It was with great sadness that I heard the news that my friend Ken Minogue died yesterday, age 82, returning from a meeting of the fabled Mont Pelerin Society in Galapagos, Ecuador. The Conservative History Journal carries this report from Ed Feulner, the former head of the Heritage Foundation and a fellow MPS member with Ken:
Last night Ken Minogue and I shared the duties of the chair. I did the thanks, and Ken the introduction of Allan Meltzer, who spoke to us via teleconference. Over dinner, Ken was in great humour, telling us about the next book he was working on, etc. Earlier in the week he had given a fine paper, and yesterday afternoon he chaired a session with that fine, delicate and yet steady hand that made him so beloved to all.
This morning 8 of us were on a bus tour looking at iguanas, sea lions, birds, etc, and enjoying ourselves immensely. Then we went back to the town of San Cristobal, had sandwiches and an hour later left for the airport. Westholms, Lals, Feulners, Fr. Sirico and Ken Minogue.
After our lunch, we went to the Galapagos airport, where the group was split between two flights to Guayaquil, an easy hour-long flight back to the mainland (on an Airbus, not a small plane.) Ken and many of the others were on the other flight.

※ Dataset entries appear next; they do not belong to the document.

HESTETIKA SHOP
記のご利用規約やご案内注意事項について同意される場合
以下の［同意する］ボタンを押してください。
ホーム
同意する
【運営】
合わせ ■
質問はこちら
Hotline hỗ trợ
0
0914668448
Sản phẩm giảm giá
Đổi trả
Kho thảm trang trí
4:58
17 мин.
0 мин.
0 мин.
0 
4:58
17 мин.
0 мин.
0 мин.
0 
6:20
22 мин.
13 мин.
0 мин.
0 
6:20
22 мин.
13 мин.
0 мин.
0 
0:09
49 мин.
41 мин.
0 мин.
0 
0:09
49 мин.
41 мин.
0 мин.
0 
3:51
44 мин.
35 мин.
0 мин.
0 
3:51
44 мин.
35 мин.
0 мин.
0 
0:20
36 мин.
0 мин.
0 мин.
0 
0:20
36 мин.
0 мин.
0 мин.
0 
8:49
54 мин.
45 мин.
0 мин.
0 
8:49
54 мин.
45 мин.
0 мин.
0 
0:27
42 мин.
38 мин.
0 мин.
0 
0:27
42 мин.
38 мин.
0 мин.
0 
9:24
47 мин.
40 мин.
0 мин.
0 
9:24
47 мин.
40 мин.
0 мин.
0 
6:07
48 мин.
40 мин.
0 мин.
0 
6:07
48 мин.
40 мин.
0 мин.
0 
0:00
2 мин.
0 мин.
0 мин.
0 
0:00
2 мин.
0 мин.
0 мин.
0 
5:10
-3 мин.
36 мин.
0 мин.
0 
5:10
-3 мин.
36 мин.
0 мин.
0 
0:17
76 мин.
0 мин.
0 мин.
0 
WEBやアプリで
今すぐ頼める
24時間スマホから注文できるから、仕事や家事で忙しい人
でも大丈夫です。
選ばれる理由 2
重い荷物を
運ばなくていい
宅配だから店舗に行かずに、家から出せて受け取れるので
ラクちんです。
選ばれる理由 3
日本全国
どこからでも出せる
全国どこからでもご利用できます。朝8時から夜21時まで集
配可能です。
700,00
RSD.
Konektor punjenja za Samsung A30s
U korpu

Our flight landed first at Guayaquil. The other plane ten minutes later. We were collecting our luggage when we heard the horrible news that Ken had been stricken on the plane (a heart attack, we assume). There were four MDs on the plane, including two from the MPS meeting. They tried everything, but to no avail.
Ken was one of the merriest, most gentle, and most philosophically acute people I have ever known. He was also one of the most hospitable. He and his late wife, Beverly Cohen, presided over countless dinner parties at their London house, where the wine and comestibles were as delightful as the conversation was wide-ranging and tonic. (I should also record that Beverly made the best steak and kidney pie I have ever had.)
Ken’s jovial temperament — it was rare indeed to find him without a smile on his lips and a twinkle in his eyes — was disarming. A student of the philosopher Michael Oakeshott, and for many years a beneficent presence at the London School of Economics, Ken was deeply respected by a profession he regarded with, shall we say, a certain ironical distance. Nevertheless, despite the high regard he commanded, it was my impression that many people tended to underestimate Ken. His coruscating intelligence was too obvious to overlook, so people took refuge in the idea that his character lacked steel. Ken was clearly a conservative, but could anyone possessing his calm demeanor and emollient personality really be counted a staunch conservative? If a body wasn’t that, how could he be a reliable ally?